• **INSTRUCTION**
Reproduce the records below word for word, keeping every line unchanged.

• **PROVIDED DATA**
==========

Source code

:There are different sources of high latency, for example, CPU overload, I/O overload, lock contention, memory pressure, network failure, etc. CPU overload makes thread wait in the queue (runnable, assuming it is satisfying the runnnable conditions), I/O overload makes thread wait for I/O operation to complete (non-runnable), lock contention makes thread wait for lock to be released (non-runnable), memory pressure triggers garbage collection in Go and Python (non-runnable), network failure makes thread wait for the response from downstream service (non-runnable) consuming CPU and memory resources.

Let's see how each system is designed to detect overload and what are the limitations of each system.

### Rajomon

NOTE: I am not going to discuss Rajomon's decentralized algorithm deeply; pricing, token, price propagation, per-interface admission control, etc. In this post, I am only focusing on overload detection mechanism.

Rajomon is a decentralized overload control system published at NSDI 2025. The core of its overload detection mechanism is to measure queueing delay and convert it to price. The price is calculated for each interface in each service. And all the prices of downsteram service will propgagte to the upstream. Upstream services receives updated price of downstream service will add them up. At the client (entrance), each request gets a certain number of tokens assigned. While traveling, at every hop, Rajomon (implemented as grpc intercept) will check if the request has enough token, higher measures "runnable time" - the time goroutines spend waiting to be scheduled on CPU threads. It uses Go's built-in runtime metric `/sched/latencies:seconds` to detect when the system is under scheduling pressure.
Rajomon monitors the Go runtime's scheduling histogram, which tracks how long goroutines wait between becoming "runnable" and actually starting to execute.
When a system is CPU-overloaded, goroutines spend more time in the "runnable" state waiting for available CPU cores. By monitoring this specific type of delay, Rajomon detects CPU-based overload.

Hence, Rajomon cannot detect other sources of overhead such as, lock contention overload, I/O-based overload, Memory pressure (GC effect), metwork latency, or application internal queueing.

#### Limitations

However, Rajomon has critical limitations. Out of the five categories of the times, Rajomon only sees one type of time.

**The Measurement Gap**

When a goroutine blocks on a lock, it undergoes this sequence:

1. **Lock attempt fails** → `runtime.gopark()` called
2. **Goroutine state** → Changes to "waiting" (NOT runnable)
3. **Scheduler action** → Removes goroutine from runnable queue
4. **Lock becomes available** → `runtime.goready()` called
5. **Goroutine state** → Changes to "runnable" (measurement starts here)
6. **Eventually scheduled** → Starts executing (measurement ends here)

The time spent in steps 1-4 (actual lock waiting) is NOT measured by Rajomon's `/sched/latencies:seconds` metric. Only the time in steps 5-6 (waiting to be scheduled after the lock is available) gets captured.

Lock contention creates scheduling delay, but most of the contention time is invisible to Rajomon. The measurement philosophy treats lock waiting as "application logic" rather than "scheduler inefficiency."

==========

• **EXPECTED ANSWER**
Source code

:There are different sources of high latency, for example, CPU overload, I/O overload, lock contention, memory pressure, network failure, etc. CPU overload makes thread wait in the queue (runnable, assuming it is satisfying the runnnable conditions), I/O overload makes thread wait for I/O operation to complete (non-runnable), lock contention makes thread wait for lock to be released (non-runnable), memory pressure triggers garbage collection in Go and Python (non-runnable), network failure makes thread wait for the response from downstream service (non-runnable) consuming CPU and memory resources.

Let's see how each system is designed to detect overload and what are the limitations of each system.

### Rajomon

NOTE: I am not going to discuss Rajomon's decentralized algorithm deeply; pricing, token, price propagation, per-interface admission control, etc. In this post, I am only focusing on overload detection mechanism.

Rajomon is a decentralized overload control system published at NSDI 2025. The core of its overload detection mechanism is to measure queueing delay and convert it to price. The price is calculated for each interface in each service. And all the prices of downsteram service will propgagte to the upstream. Upstream services receives updated price of downstream service will add them up. At the client (entrance), each request gets a certain number of tokens assigned. While traveling, at every hop, Rajomon (implemented as grpc intercept) will check if the request has enough token, higher measures "runnable time" - the time goroutines spend waiting to be scheduled on CPU threads. It uses Go's built-in runtime metric `/sched/latencies:seconds` to detect when the system is under scheduling pressure.
Rajomon monitors the Go runtime's scheduling histogram, which tracks how long goroutines wait between becoming "runnable" and actually starting to execute.
When a system is CPU-overloaded, goroutines spend more time in the "runnable" state waiting for available CPU cores. By monitoring this specific type of delay, Rajomon detects CPU-based overload.

Hence, Rajomon cannot detect other sources of overhead such as, lock contention overload, I/O-based overload, Memory pressure (GC effect), metwork latency, or application internal queueing.

#### Limitations

However, Rajomon has critical limitations. Out of the five categories of the times, Rajomon only sees one type of time.

**The Measurement Gap**

When a goroutine blocks on a lock, it undergoes this sequence:

1. **Lock attempt fails** → `runtime.gopark()` called
2. **Goroutine state** → Changes to "waiting" (NOT runnable)
3. **Scheduler action** → Removes goroutine from runnable queue
4. **Lock becomes available** → `runtime.goready()` called
5. **Goroutine state** → Changes to "runnable" (measurement starts here)
6. **Eventually scheduled** → Starts executing (measurement ends here)

The time spent in steps 1-4 (actual lock waiting) is NOT measured by Rajomon's `/sched/latencies:seconds` metric. Only the time in steps 5-6 (waiting to be scheduled after the lock is available) gets captured.

Lock contention creates scheduling delay, but most of the contention time is invisible to Rajomon. The measurement philosophy treats lock waiting as "application logic" rather than "scheduler inefficiency."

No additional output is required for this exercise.